NEW YORK TIMES REVIEW:
"If you’ve ever wondered what a plant being Tasered sounds like, wonder no more. In “Botanica,” Jim Findlay’s overripe juxtaposition of scientific jargon and randy flora, the wildlife endures that and much, much more."
"It’s a transfixing and rather sad experience to see Jim Findlay’s exquisitely produced, inescapably dull Botanica destroy itself, like watching a machine tear itself to pieces. Botanica’s blueprint seems promising: The show’s dramatic engine—a fun B-movie motif of scientists going crazy—ought to be supercharged, and the set (a Peter Ksander mash-up of biodome and high-tech lab) is stunning. It’s a question of two impulses colliding and grinding together, so that each one is reduced. At its heart, the show wants to be dark and dirty, hypersaturated and Romantic. It wants to be Solaris and “The Drunken Boat” rolled into one. But Findlay’s instincts have been honed over the years as a designer, not a director. Every physical problem has been solved and solved again, until the sound-and-projection-heavy object gleams with electronic virtuosity. It’s the little earthy parts that we need. Those, and a script."

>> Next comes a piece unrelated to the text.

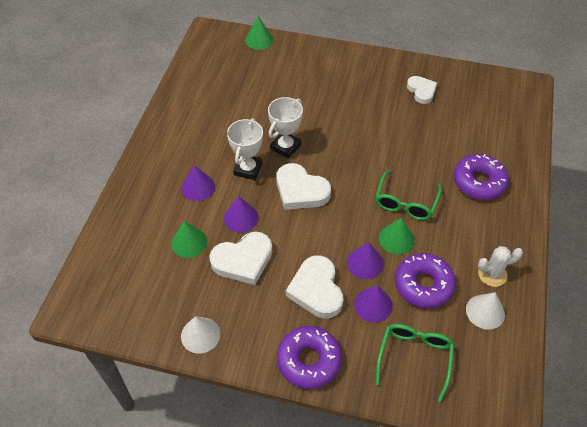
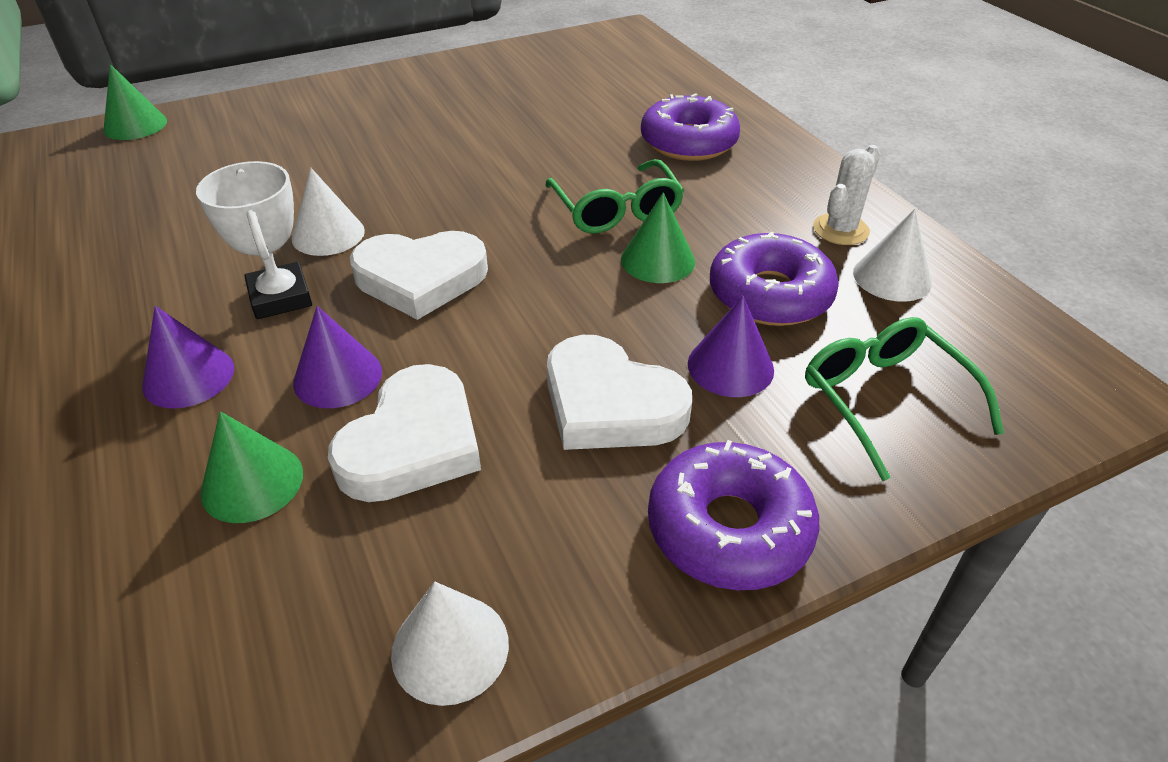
camera: 40 degrees left, 10 degrees down
(285, 147) = (328, 234): white trophy -> white cone
(365, 263) = (647, 317): purple cone -> none
(421, 91) = (489, 85): white heart -> none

"Unless some local troupe stages an unusually rigorous revival of Little Shop of Horrors soon, Botanica—now playing at 3LD—likely stands as this season's only show to credit a "plant interaction designer" and a "consulting botanist." Amid a research lab/bio-dome (courtesy Peter Ksander's extraordinary set design, which includes more than 200 live plants), two scientists and a plant janitor conduct unorthodox experiments on vegetation. Convinced that these assorted flora experience something akin to human consciousness, the researchers coddle them, threaten them, and Taser them to force reactions. Janitor Chet (Chet Mazur) even initiates a sexual relationship with one particularly glossy subject."

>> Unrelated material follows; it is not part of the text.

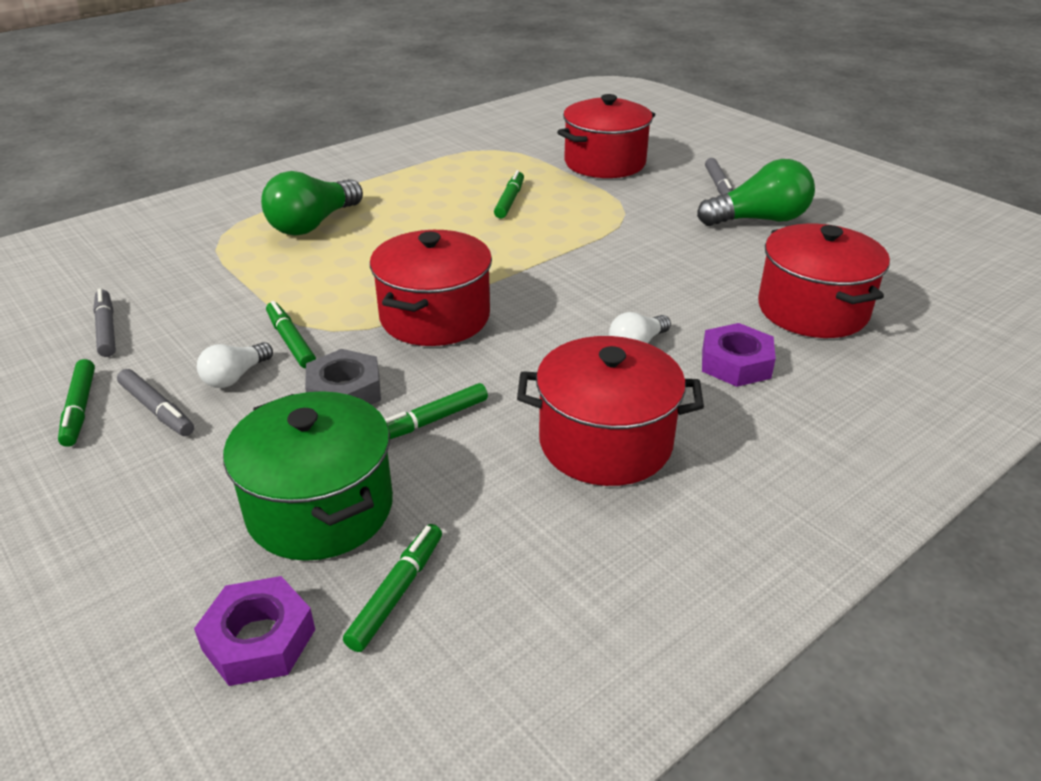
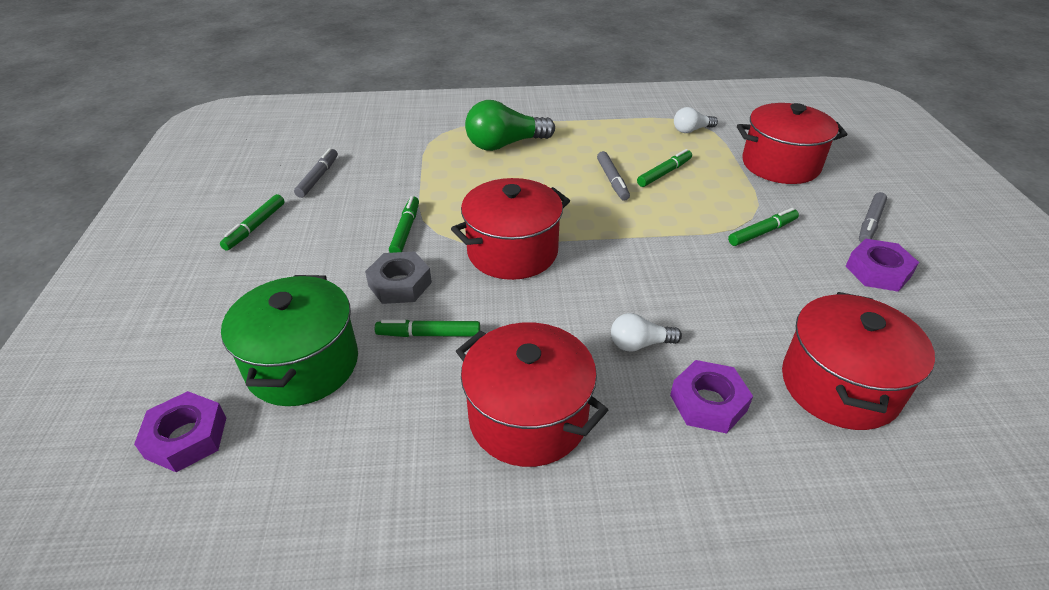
camera: 35 degrees right, 5 degrees up
(157, 409) = (290, 246): grey marker -> grey marker (612, 180)
(235, 377) = (350, 242): white light bulb -> white light bulb (691, 130)
(397, 592) = (283, 454): green marker -> green marker (762, 232)
(759, 220) = (878, 271): green light bulb -> purple nut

"It's too easy to forget sometimes how wonderfully weird the experience of theatre can be. Human beings perform these rehearsed rituals before an audience, who are generally trained to key into psychological truths or emotional revelations, in the process overlooking the fundamental bizarreness of this play-acting for the sake of art."

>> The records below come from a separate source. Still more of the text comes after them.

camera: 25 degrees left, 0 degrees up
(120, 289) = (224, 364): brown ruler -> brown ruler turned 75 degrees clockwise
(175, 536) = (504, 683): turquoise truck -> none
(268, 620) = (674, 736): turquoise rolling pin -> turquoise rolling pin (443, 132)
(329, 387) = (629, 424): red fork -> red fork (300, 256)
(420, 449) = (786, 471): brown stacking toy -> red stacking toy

"Jim Findlay's "Botanica" is a large, immersive multimedia production ruminating on the consciousness of plants, as well as on their—ahem—relations with humans. Much like the contact wires and electrodes that periodically zap the flora in set designer Peter Ksander's magnificent bio-habitat, writer-director Findlay and his co-writer, Jeff Jackson, use frequent jolts of loony passion, audio feedback, and human-plant sexual interaction to offset the procedural malaise of two botanists running bizarre tests. "Botanica" is most certainly mad, and though Findlay allows its errant buds of whimsy to germinate perhaps a little too long, it's also mad fun."
"The title of Jim Findlay and Jeff Jackson's offbeat new show, Botanica, now at 3LD, instantly brings to mind the world of plants, a notion that is reinforced upon receiving a plant leaf for a ticket at the box office and then proceeding into the theater through the greenhouse of the set to choose a seat."